Re: kernel: ping(9044): unaligned access errors

It would be absurd to log kernel error messages for non-fatal application behavior if the behavior is unavoidable.

I'm not a ia64 programmer, but with a bit of Googling, I easily found out that there _is_ a way for a program to decide how the FP handling should work for it on Linux-IA64. It's just the matter of telling the kernel what you wish done.

The relevant system call is prctl(2).

http://www.kernel.org/doc/man-pages/online/pages/man2/prctl.2.html

Within your application code, you can make the FP assist faults happen silently with:

prctl(PR_SET_FPEMU, PR_FPEMU_NOPRINT, 0L, 0L, 0L);

Or if you want, you can make the kernel send a SIGFPE instead of using the emulation, with:

prctl(PR_SET_FPEMU, PR_FPEMU_SIGFPE, 0L, 0L, 0L);

According to the man page, these features have existed since Linux 2.4.18 and 2.5.9, and are specific to ia64.

There's also a way to do the same to "unaligned access" errors. That's even older: it's supported on ia64 since Linux 2.3.48.

To make the system silently fix unaligned access errors:
prctl(PR_SET_UNALIGN, PR_UNALIGN_NOPRINT, 0L, 0L, 0L);

To make the system generate a SIGBUS on unaligned access:
prctl(PR_SET_UNALIGN, PR_UNALIGN_SIGBUS, 0L, 0L, 0L);

MK
MK
Dennis Handly
Acclaimed Contributor

Re: kernel: ping(9044): unaligned access errors

>MK: It would be absurd to log kernel error messages for non-fatal application behavior if the behavior is unavoidable.

Just to let you know about poor performance?

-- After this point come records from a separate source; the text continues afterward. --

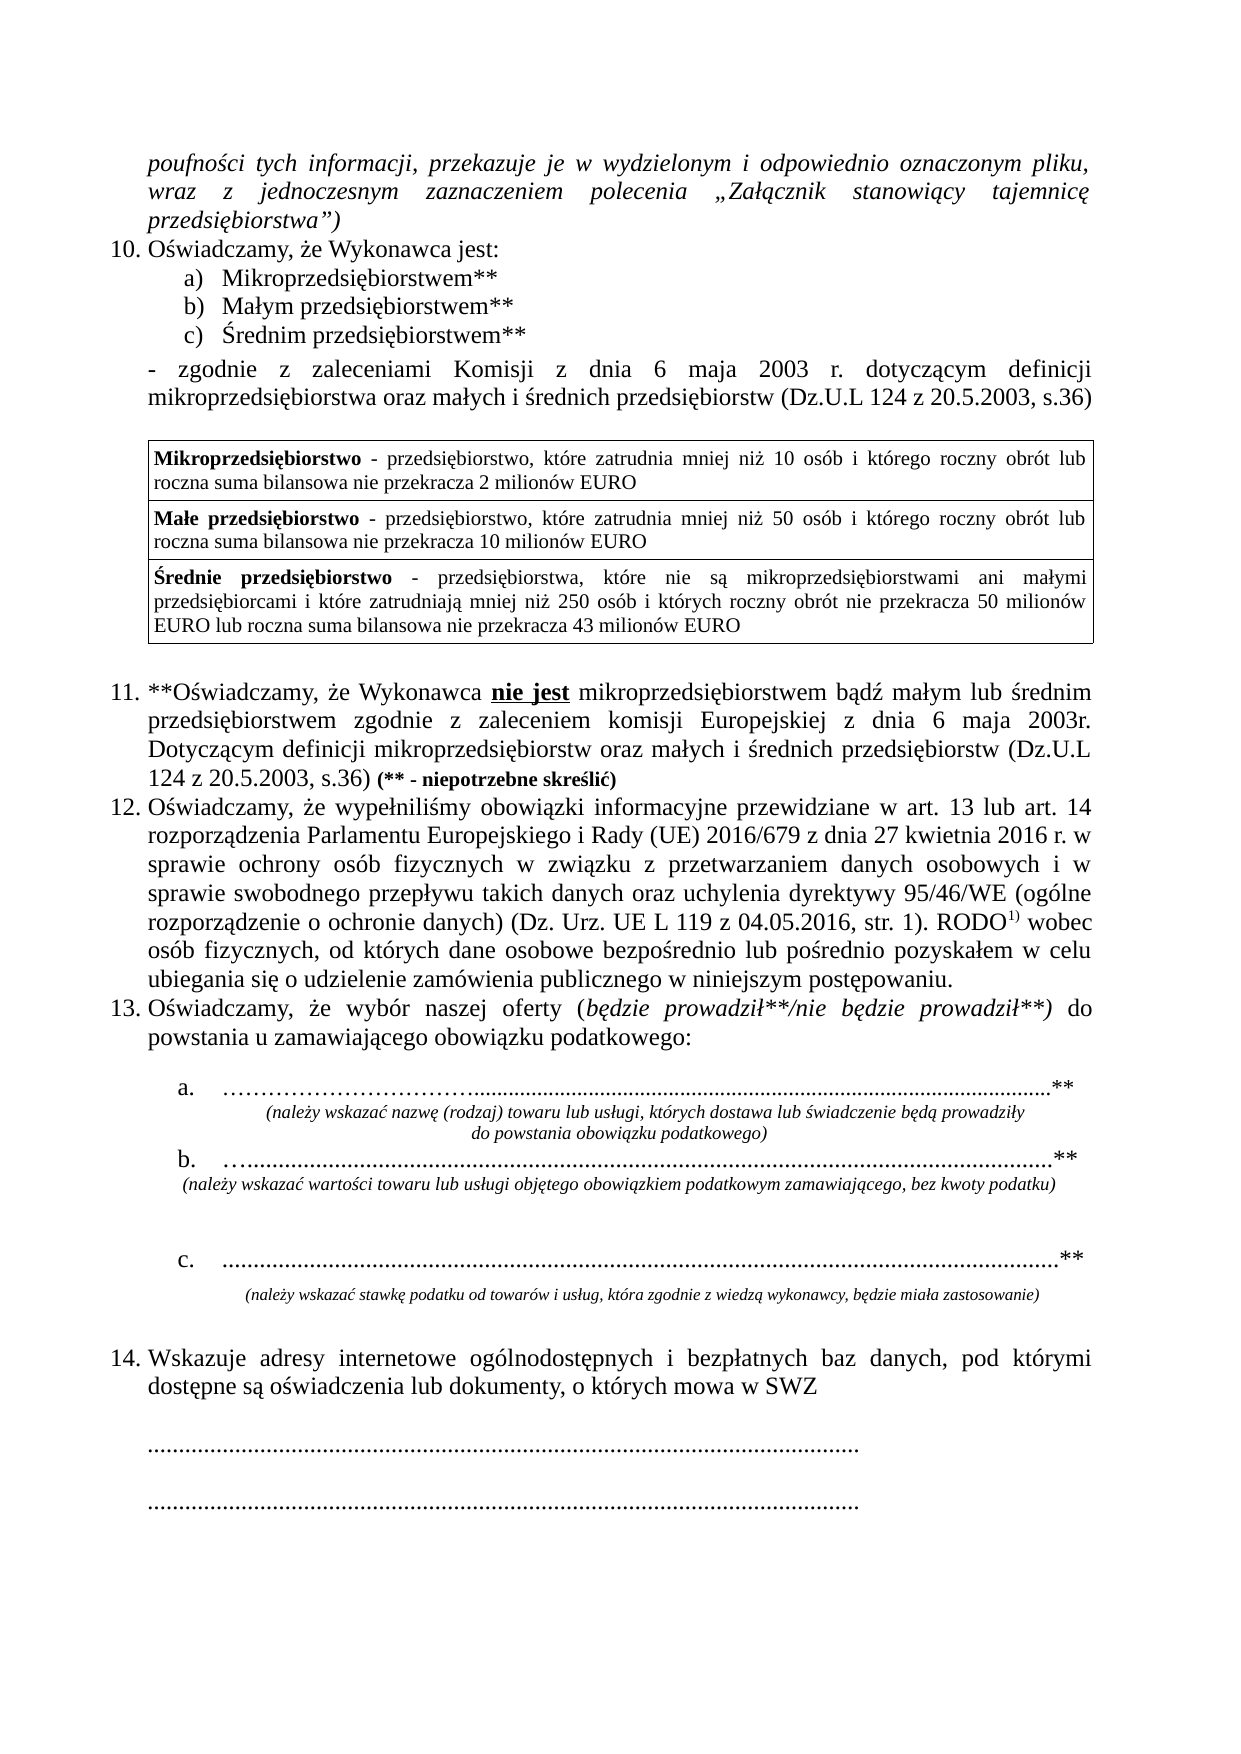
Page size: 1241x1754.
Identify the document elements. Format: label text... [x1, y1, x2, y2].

table_cell Małe przedsiębiorstwo - przedsiębiorstwo, które zatrudnia mniej niż 50 osób i którego roczny obrót lub roczna suma bilansowa nie przekracza 10 milionów EURO [149, 501, 1093, 559]
list .................................................................................................................. [148, 1486, 1092, 1515]
list - zgodnie z zaleceniami Komisji z dnia 6 maja 2003 r. dotyczącym definicji mikroprzedsiębiorstwa oraz małych i średnich przedsiębiorstw (Dz.U.L 124 z 20.5.2003, s.36) [110, 354, 1092, 411]
list Oświadczamy, że wypełniliśmy obowiązki informacyjne przewidziane w art. 13 lub art. 14 rozporządzenia Parlamentu Europejskiego i Rady (UE) 2016/679 z dnia 27 kwietnia 2016 r. w sprawie ochrony osób fizycznych w związku z przetwarzaniem danych osobowych i w sprawie swobodnego przepływu takich danych oraz uchylenia dyrektywy 95/46/WE (ogólne rozporządzenie o ochronie danych) (Dz. Urz. UE L 119 z 04.05.2016, str. 1). RODO1) wobec osób fizycznych, od których dane osobowe bezpośrednio lub pośrednio pozyskałem w celu ubiegania się o udzielenie zamówienia publicznego w niniejszym postępowaniu. [110, 792, 1092, 993]
text (należy wskazać wartości towaru lub usługi objętego obowiązkiem podatkowym zamawiającego, bez kwoty podatku) [148, 1173, 1092, 1194]
list Oświadczamy, że Wykonawca jest: [110, 234, 1092, 263]
list (należy wskazać nazwę (rodzaj) towaru lub usługi, których dostawa lub świadczenie będą prowadziły [266, 1101, 1092, 1122]
list ......................................................................................................................................** [177, 1244, 1092, 1273]
list do powstania obowiązku podatkowego) [148, 1122, 1092, 1144]
list Małym przedsiębiorstwem** [184, 291, 1092, 320]
list **Oświadczamy, że Wykonawca nie jest mikroprzedsiębiorstwem bądź małym lub średnim przedsiębiorstwem zgodnie z zaleceniem komisji Europejskiej z dnia 6 maja 2003r. Dotyczącym definicji mikroprzedsiębiorstw oraz małych i średnich przedsiębiorstw (Dz.U.L 124 z 20.5.2003, s.36) (** - niepotrzebne skreślić) [110, 677, 1092, 792]
list …………………………….....................................................................................................** [177, 1072, 1092, 1101]
list Oświadczamy, że wybór naszej oferty (będzie prowadził**/nie będzie prowadził**) do powstania u zamawiającego obowiązku podatkowego: [110, 993, 1092, 1050]
table_cell Średnie przedsiębiorstwo - przedsiębiorstwa, które nie są mikroprzedsiębiorstwami ani małymi przedsiębiorcami i które zatrudniają mniej niż 250 osób i których roczny obrót nie przekracza 50 milionów EURO lub roczna suma bilansowa nie przekracza 43 milionów EURO [149, 560, 1093, 643]
list Mikroprzedsiębiorstwem** [184, 263, 1092, 291]
list .................................................................................................................. [110, 1429, 1092, 1458]
list Średnim przedsiębiorstwem** [184, 320, 1092, 349]
list poufności tych informacji, przekazuje je w wydzielonym i odpowiednio oznaczonym pliku, wraz z jednoczesnym zaznaczeniem polecenia „Załącznik stanowiący tajemnicę przedsiębiorstwa”) [110, 148, 1092, 234]
list ….................................................................................................................................** [177, 1144, 1092, 1173]
list (należy wskazać stawkę podatku od towarów i usług, która zgodnie z wiedzą wykonawcy, będzie miała zastosowanie) [195, 1273, 1092, 1304]
list Wskazuje adresy internetowe ogólnodostępnych i bezpłatnych baz danych, pod którymi dostępne są oświadczenia lub dokumenty, o których mowa w SWZ [110, 1343, 1092, 1400]
table_header Mikroprzedsiębiorstwo - przedsiębiorstwo, które zatrudnia mniej niż 10 osób i którego roczny obrót lub roczna suma bilansowa nie przekracza 2 milionów EURO [149, 441, 1093, 499]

Or in the unaligned case, where to fix your code.

>Within your application code, you can make the FP assist faults happen silently with:

Ok, that's something that could be suggested to Oracle.

>you can make the kernel send a SIGFPE instead of using the emulation

Not much you can do with this except print a message and abort. Otherwise it will be even slower.